Soon after, I was fortunate to discover Magda Gerber's Educaring® Approach, or RIE® (see below). Almost immediately, I began to change the way I responded to my son and to my own parenting challenges. RIE® helped me shift my habitual ways of being with my son into a more respectful, joyful relationship with him that also honored my needs as a parent. It taught me to start talking with him before the annoyance or anger set in. To allow—even welcome—his emotions instead of losing my head.
The profound shifts I witnessed in my own parenting—and, as a result, in my relationships with both my son and my partner—convinced me that I needed to try to make this work more a part of my life. I already understood from my years as a teacher and working with educators that we can shift our habits, no matter how ingrained they may seem. And we can find joy and ease in things that once seemed impossible to enjoy.
As my son moves out of the toddler years, these tools have been more useful to our family every day. I have witnessed how infusing greater connection, respect, and empathy into my parenting has brought these same qualities to my relationship with my husband, and we now use similar tools in our partnership. We are on the same page with our parenting, too, and committed to nurturing our son's unique unfolding as he grows.
It is my greatest honor to help other families find more joy and ease in their day-to-day lives, and a deeper, more loving connection as they grow and change together.

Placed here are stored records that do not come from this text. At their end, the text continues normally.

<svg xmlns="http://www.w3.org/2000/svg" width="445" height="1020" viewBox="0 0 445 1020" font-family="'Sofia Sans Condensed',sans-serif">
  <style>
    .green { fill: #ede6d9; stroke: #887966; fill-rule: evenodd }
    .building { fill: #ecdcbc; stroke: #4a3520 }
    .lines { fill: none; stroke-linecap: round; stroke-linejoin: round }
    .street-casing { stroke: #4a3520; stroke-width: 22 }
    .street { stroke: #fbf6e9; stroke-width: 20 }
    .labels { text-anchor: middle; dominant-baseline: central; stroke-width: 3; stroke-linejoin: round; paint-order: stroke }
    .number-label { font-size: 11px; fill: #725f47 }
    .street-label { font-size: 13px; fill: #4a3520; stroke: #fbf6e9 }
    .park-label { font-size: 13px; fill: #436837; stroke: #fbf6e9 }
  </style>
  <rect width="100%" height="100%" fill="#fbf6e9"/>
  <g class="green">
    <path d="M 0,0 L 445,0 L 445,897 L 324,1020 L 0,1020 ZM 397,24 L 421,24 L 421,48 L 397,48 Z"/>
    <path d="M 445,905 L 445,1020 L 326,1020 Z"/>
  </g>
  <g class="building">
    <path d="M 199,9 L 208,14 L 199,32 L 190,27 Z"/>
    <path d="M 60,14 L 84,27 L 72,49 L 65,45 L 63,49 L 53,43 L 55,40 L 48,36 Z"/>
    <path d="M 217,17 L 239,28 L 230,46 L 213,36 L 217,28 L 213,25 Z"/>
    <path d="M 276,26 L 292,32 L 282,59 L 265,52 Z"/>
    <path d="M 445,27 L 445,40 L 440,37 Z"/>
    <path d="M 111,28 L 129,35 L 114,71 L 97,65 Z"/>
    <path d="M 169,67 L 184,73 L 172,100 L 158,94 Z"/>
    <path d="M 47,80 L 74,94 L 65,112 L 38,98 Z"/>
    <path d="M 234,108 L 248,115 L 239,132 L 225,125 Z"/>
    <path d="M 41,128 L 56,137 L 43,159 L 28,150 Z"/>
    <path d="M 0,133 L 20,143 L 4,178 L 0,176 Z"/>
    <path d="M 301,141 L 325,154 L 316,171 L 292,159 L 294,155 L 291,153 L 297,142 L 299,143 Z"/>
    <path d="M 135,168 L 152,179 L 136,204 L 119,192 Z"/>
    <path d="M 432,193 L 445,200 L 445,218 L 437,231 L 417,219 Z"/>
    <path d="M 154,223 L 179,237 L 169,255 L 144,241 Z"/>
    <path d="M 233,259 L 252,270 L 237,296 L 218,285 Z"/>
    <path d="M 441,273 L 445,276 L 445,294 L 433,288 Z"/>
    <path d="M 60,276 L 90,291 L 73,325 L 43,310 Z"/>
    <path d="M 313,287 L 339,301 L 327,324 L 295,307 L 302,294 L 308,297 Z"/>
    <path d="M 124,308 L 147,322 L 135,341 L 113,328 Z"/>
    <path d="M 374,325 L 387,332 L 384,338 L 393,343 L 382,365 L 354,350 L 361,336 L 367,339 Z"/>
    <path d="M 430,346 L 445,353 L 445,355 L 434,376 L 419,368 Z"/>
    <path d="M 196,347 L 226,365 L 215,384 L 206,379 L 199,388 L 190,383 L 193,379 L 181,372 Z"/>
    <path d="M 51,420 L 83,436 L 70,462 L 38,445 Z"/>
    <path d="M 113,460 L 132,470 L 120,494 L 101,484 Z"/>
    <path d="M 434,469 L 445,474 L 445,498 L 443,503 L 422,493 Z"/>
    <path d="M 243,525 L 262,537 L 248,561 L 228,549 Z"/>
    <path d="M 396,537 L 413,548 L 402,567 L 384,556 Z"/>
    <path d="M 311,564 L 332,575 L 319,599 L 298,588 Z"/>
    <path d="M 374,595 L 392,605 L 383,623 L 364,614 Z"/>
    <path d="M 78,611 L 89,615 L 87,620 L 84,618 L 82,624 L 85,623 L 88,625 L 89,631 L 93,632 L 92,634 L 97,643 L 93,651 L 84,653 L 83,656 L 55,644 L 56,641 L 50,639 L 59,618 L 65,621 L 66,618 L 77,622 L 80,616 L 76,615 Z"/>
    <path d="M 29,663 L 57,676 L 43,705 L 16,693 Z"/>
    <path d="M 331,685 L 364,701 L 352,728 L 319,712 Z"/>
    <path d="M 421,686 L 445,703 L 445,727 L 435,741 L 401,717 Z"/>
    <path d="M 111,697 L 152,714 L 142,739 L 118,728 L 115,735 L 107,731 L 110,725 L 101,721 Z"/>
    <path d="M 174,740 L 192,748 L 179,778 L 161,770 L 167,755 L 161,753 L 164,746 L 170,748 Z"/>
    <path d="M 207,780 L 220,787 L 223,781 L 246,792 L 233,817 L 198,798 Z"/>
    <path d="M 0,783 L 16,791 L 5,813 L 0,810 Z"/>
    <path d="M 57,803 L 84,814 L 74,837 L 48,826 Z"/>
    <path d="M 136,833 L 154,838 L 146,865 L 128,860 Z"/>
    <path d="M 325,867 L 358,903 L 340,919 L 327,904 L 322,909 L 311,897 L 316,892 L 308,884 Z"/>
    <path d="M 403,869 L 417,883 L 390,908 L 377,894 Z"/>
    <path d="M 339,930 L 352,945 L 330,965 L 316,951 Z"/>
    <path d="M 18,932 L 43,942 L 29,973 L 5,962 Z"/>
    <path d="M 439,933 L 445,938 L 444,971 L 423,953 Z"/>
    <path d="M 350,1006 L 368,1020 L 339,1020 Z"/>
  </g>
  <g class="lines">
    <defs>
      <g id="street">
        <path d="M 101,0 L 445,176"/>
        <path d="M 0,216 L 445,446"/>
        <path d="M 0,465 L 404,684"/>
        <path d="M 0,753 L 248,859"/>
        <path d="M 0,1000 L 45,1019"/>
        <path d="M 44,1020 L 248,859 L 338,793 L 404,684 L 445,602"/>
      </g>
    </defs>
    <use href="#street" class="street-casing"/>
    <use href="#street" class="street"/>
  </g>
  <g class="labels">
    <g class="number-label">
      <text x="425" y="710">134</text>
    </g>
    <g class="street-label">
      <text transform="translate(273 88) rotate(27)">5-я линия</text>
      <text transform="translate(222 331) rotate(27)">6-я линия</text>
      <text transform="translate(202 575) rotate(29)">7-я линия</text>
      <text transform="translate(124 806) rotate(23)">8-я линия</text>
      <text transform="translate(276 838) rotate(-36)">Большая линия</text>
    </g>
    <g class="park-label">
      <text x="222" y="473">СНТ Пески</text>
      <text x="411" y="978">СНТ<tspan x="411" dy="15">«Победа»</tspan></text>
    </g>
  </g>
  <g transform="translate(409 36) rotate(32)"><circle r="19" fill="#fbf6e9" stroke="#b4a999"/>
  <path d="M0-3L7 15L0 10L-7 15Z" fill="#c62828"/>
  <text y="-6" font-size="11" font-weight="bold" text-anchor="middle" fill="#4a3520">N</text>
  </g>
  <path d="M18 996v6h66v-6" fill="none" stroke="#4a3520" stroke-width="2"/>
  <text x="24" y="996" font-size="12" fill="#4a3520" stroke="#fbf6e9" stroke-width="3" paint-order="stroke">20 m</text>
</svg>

About Fertile Ground Parenting
My work with families is guided by Magda Gerber's Educaring® Approach, or RIE® (Resources for Infant Educarers), which respects babies as whole, capable people from birth. Through our careful attention to, curiosity about, and connection with our babies, we sow the seeds for resilient, self-confident children. I work one-on-one with families and facilitate groups and workshops for parents who want to learn more about the Educaring® Approach and respectful parenting. One of the main elements I weave into my work with families is helping parents to foster open, empathic communication with their children from the start.
I am passionate about helping parents find more joy and ease in their parenting—and partnerships—through creating authentic, respectful relationships with their children. I work primarily with families who have at least one child between the ages of 0–3, and particularly love working with families to navigate the toddler years with greater connection and more fun.